Reproduce the part of the book review below that lies between "Goddamn, Luke B." and "a long time.", inclusive.

*** Opening TEXT PASSAGE ***

An American Landscape: Fourteen Stories, None of Them Are Yours

Amber Sparks

25.09.14

Fourteen Stories, None of Them Are Yours
by Luke B. Goebel
FC2
184 pages

 

 

 

 

Goddamn, Luke B. Goebel is an American writer. And not in the often-hijacked, flag-waving definition of the word – but rather, someone whose stories feel like they were grown from the bones of Faulkner, of Whitman, plus the flung-off brow sweat of Denis Johnson and Joy Williams. Goebel is also that other now-lost American thing, an anarchist artist; an anarchist of a poet of a storyteller. In this appropriately titled novel-in-stories, Goebel lays out a language made of blood and guts and leather and a little bit of peyote, a language that speaks the closest thing to some sort of American myth making that I’ve come across in a long time.

But put that aside for a second, because maybe that’s a lot to live up to for a book you haven’t read yet. Maybe we should step back into the landscape. Let me take you through it bit by bit, ease you into it. Draw you a map.

*** Closing TEXT PASSAGE ***
*** Opening AVAILABLE DATA ***

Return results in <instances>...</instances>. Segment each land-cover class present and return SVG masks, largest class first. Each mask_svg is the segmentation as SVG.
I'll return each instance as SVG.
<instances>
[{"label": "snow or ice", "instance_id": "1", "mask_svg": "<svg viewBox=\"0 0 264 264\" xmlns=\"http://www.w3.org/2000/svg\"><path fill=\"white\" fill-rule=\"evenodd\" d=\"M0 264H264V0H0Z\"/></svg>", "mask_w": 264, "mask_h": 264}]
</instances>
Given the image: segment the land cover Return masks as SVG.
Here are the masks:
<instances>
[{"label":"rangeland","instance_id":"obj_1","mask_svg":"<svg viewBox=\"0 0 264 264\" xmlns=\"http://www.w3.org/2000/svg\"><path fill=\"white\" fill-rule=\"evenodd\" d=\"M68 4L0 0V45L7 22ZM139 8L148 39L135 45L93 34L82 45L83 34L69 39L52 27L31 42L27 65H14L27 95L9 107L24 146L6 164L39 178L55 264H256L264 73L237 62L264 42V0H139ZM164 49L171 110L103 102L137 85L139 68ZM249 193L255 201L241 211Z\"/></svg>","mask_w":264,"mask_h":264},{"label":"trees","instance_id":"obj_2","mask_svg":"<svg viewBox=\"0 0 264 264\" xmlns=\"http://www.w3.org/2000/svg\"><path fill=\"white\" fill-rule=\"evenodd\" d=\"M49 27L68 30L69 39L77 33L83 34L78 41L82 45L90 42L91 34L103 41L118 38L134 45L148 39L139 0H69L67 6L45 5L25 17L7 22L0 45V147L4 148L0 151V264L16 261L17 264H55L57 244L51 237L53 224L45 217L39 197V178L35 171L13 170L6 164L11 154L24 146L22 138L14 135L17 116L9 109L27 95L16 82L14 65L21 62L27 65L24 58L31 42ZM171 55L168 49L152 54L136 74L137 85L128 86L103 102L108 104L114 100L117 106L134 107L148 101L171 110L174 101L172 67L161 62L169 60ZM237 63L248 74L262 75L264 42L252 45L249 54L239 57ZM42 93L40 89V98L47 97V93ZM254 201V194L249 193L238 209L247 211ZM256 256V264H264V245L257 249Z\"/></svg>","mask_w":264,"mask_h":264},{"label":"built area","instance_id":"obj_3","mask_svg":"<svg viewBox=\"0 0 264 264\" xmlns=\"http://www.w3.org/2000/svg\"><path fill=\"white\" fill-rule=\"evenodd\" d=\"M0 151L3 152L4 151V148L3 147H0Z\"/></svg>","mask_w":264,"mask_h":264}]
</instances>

*** Closing AVAILABLE DATA ***

ANSWER TO THIS EXERCISE:
Goddamn, Luke B. Goebel is an American writer. And not in the often-hijacked, flag-waving definition of the word – but rather, someone whose stories feel like they were grown from the bones of Faulkner, of Whitman, plus the flung-off brow sweat of Denis Johnson and Joy Williams. Goebel is also that other now-lost American thing, an anarchist artist; an anarchist of a poet of a storyteller. In this appropriately titled novel-in-stories, Goebel lays out a language made of blood and guts and leather and a little bit of peyote, a language that speaks the closest thing to some sort of American myth making that I’ve come across in a long time.